● TASK SET:
a - Render this sentence from the game discussion in Spanish: "These sorts of games take time, so it's only now that we are seeing imitators."
b - Reproduce the game discussion verbatim from "Back to the" up to and including "all that much.".
c - Write what comes next in the game discussion, picking up after its final sentence.

Start of PAGE EXCERPT

It’s redundant to talk about how embarrassing the AI is.

I think I’m going to give this game a final score of 4.5/10. It just barely qualifies as a game by the very by the books definition of a game. Sure there’s a goal, obstacles, and a failure state (death), but that’s it.
 
I’m honestly surprised we still haven’t seen that many BoTW-likes yet besides that stupid Ubisoft game and Genshin Impact. It’s been years at this point and people still, rightly imo, sing that game’s praises.
I’d guess the traversibility among other things make it a nightmare for unambitious, incompetent, or lazy devs.
These sorts of games take time, so it's only now that we are seeing imitators. Even so, its influence can be seen in many open-world games that have come out in its wake.

Back to the topic at hand, I have to wonder if The Witcher 3 was the best and worst thing to happen to CDPR. Yeah, it gained them tons of acclaim and awards, and made them the hottest new developer on the block, but that all only fed into the expectations behind Cyberpunk 2077, and they may have gotten way too cocky as a result of all the praise. On that note, I only thought TW3 was good, but not this amazing masterpiece that everyone keeps claiming it is, with a lot of the complaints I have with it (repetitive gameplay loop, rather static open world without much interaction, not much to do aside from the main and side-quests) also popping up in 2077, so it doesn't really surprise me all that much.

I just can't shake the feeling that the only reason TW3 got so much acclaim was purely due to everyone gushing over how well-written it is, which I can at the very least agree with. But when you take that out, you get a simply okay game that doesn't really do much new. Heck, just looking at all the retrospectives on it regarding the best games of the 2010s, once again, nearly all I hear regarding TW3 is the commentators doing nothing but fawn over how much they were invested in the characters, how alive the world felt (nevermind the limited amount of actual interaction with it), and how much the writing blew them away, with little in terms of mentioning the gameplay.

End of PAGE EXCERPT
Start of LISTED ENTRIES

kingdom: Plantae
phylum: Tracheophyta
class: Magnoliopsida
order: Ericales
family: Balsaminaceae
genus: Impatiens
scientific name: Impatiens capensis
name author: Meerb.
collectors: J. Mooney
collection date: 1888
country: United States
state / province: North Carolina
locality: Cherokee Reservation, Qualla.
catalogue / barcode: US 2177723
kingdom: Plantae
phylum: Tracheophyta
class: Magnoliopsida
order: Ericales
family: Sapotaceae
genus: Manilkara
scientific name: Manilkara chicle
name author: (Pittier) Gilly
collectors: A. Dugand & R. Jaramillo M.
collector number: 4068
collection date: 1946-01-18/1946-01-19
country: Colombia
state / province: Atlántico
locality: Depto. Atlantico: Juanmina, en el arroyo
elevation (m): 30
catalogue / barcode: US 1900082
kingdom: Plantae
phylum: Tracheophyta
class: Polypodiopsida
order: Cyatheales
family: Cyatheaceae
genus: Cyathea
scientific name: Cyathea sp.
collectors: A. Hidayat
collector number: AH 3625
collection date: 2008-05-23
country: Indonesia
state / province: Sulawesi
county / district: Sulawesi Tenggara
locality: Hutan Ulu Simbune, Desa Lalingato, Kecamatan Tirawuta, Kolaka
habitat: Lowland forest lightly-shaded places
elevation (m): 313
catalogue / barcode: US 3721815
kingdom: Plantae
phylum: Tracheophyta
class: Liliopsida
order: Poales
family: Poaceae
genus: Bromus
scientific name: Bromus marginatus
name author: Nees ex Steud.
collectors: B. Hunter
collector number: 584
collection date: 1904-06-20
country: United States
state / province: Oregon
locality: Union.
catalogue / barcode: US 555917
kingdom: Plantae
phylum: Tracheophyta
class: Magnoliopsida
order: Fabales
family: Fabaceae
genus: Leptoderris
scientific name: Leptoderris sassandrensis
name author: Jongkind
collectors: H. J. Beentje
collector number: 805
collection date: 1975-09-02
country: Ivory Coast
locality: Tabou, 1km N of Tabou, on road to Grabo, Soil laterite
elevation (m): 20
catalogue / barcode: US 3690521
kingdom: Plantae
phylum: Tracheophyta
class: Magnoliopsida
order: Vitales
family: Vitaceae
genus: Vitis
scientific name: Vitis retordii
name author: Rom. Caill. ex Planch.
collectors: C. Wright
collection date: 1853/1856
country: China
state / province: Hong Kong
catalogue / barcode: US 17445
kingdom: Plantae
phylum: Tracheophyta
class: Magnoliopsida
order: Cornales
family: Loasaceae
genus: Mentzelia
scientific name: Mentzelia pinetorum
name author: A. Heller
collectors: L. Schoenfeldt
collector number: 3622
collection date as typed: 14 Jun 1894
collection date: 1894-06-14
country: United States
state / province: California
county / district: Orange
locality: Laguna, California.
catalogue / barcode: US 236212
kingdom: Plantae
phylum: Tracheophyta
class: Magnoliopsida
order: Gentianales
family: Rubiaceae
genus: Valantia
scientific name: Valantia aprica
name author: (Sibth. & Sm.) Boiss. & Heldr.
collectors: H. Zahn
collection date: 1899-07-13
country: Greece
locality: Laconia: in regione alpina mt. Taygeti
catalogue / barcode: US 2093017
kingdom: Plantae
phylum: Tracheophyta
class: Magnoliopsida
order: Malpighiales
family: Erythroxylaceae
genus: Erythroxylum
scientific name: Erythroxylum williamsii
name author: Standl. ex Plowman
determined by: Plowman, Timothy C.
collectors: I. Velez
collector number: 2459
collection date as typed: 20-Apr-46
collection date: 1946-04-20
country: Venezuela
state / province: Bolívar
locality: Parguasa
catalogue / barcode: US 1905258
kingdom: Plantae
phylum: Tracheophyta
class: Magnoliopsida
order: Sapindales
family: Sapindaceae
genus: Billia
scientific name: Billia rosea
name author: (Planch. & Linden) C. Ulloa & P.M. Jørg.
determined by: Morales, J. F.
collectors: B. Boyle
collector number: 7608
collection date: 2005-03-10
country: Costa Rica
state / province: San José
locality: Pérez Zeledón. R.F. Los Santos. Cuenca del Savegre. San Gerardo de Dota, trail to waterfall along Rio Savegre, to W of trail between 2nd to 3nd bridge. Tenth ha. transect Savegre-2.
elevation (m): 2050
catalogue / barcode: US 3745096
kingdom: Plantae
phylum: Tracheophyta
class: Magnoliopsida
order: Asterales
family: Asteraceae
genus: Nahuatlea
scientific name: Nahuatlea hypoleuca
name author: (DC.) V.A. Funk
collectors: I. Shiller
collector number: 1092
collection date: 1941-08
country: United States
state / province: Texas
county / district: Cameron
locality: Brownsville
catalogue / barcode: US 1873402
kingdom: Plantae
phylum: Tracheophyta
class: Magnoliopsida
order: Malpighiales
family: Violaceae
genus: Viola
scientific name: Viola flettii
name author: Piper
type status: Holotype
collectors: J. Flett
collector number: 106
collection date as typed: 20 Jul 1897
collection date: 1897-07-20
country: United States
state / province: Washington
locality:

End of LISTED ENTRIES

● SOLVED TASKS:
a - Este tipo de juegos lleva tiempo, así que solo ahora estamos viendo imitadores.

b -
Back to the topic at hand, I have to wonder if The Witcher 3 was the best and worst thing to happen to CDPR. Yeah, it gained them tons of acclaim and awards, and made them the hottest new developer on the block, but that all only fed into the expectations behind Cyberpunk 2077, and they may have gotten way too cocky as a result of all the praise. On that note, I only thought TW3 was good, but not this amazing masterpiece that everyone keeps claiming it is, with a lot of the complaints I have with it (repetitive gameplay loop, rather static open world without much interaction, not much to do aside from the main and side-quests) also popping up in 2077, so it doesn't really surprise me all that much.

c -
So I can't help but feel that CDPR got too high on all these commendations, and felt they could do no wrong, and essentially did the exact same things for 2077, and everyone lapped it up because of TW3. And just like that game, while the writing is good, everything else falls short, heck even shorter than that game's gameplay. The difference being that this time, now they promised much more with their marketing, and the expectations were much higher given their previous success. Simply doing what you did previously isn't gonna cut it this time, something that they themselves seemed to acknowledge with the marketing machine, only to find themselves in way over their heads.
 
When has weapon degradation ever been good? Its never added anything to any game ever. The survival games that use resources already have bullet scarcity, so it doesn't add anything there. It isn't a particularly realistic concept. Its not like bullets start hurting less because your gun put a thousand rounds through it, and presumably your character in most games is doing basic maintenance on his weapons off-screen specifically to prevent it from falling apart in their hands or clogging up from all the gunk.

What game has ever handled it right?
Dying Light maybe?
 
STALKER is the only series where I've ever liked resource management in general - be it weight management, weapon upkeep, whatever. In STALKER all that stuff feels like it naturally fits, whereas with most other games the mechanics just feel like an annoyance added because some developer or producer thought "well, other games have it, so we should, too."
 
I'm surprised Nintendo hasn't gone after Mihoyo. Tbh it doesn't bother me in the slightest that its similar to Zelda but you just know Nintendo's legal team would nitpick since they're out for blood.
It’s China, I bet it would be like starting another Sino-Japanese war.